PAR CES MOTIFS, la Cour :
CASSE ET ANNULE, mais seulement en ce qu'il rejette la demande en paiement de dommages-intérêts pour licenciement sans cause réelle et sérieuse formée par Mme [T], l'arrêt rendu le 16 janvier 2019, entre les parties, par la cour d'appel de Paris ;
Remet, sur ce point, l'affaire et les parties dans l'état où elles se trouvaient avant cet arrêt et les renvoie devant la cour d'appel de Paris autrement composée ;
Condamne la société ACNA aux dépens ;
En application de l'article 700 du code de procédure civile, condamne la société ACNA à payer à la SCP Didier et Pinet la somme de 3 000 euros ;
Dit que sur les diligences du procureur général près la Cour de cassation, le présent arrêt sera transmis pour être transcrit en marge ou à la suite de l'arrêt partiellement cassé ;
Ainsi fait et jugé par la Cour de cassation, chambre sociale, prononcé et signé par le président, en son audience publique du quatorze décembre deux mille vingt-deux, et par Mme Jouanneau, greffier de chambre, en remplacement du greffier empêché.
MOYEN ANNEXE au présent arrêt :
Moyen produit par la SCP Didier et Pinet, avocat aux Conseils, pour Mme [W], veuve [T]
Mme [T] reproche à l'arrêt infirmatif attaqué de l'AVOIR déboutée de ses demandes de dommages et intérêts pour licenciement sans cause réelle et sérieuse, pour manquement à l'obligation de sécurité et pour préjudice moral.
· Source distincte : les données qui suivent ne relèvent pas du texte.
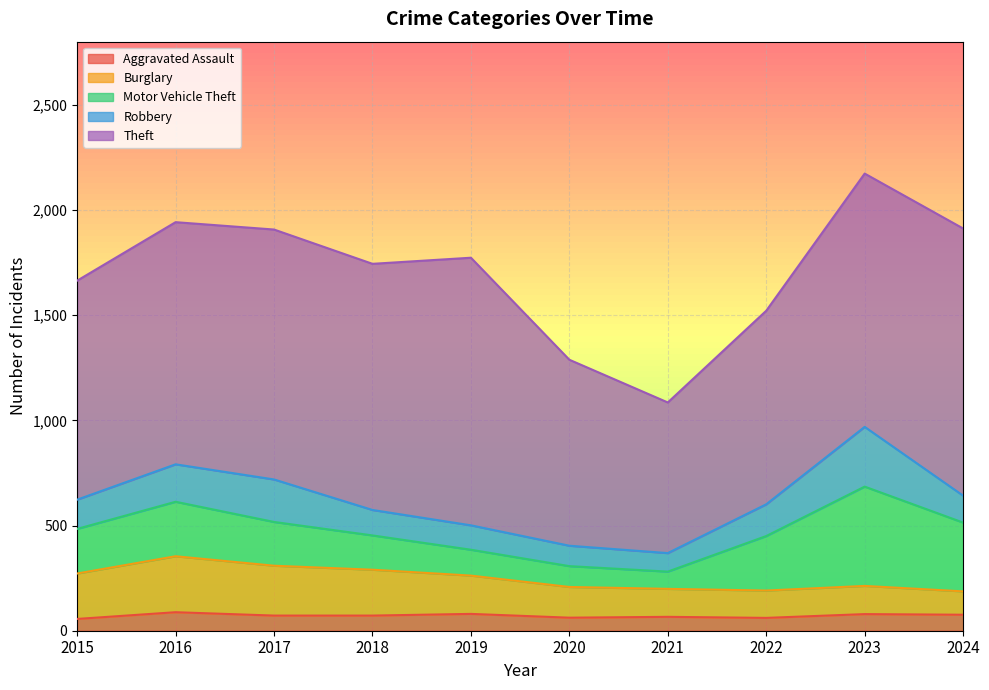

Reading left to right, list all the values displayed in this chart.

Aggravated Assault: 2015=56	2016=88	2017=72	2018=72	2019=80	2020=62	2021=66	2022=61	2023=79	2024=76
Burglary: 2015=216	2016=266	2017=237	2018=218	2019=182	2020=146	2021=133	2022=130	2023=134	2024=111
Motor Vehicle Theft: 2015=212	2016=259	2017=208	2018=163	2019=123	2020=99	2021=82	2022=259	2023=472	2024=327
Robbery: 2015=139	2016=178	2017=202	2018=121	2019=116	2020=97	2021=88	2022=151	2023=284	2024=128
Theft: 2015=1041	2016=1151	2017=1188	2018=1170	2019=1272	2020=884	2021=716	2022=920	2023=1204	2024=1270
ALORS QU'est dépourvu de cause réelle et sérieuse le licenciement pour inaptitude lorsqu'il est démontré que l'inaptitude est consécutive à un manquement de l'employeur qui l'a provoquée ; que pour débouter Mme [T] de ses demandes de dommages et intérêts pour licenciement sans cause réelle et sérieuse, manquement à l'obligation de sécurité et préjudice moral, la cour d'appel a retenu que la salariée ne démontrait pas la faute inexcusable de l'employeur ni que son préjudice excéderait celui qui a déjà été réparé au titre de la sécurité sociale ; qu'en statuant ainsi quand Mme [T] contestait la rupture de son contrat de travail et précisait que sa demande au titre de l'obligation de sécurité n'était pas circonscrite à sa maladie professionnelle (conclusions, p. 18 et conclusions après réouverture des débats pp. 3 et 4), la cour d'appel a méconnu les termes du litige en violation des articles 4 et 5 du code de procédure civile.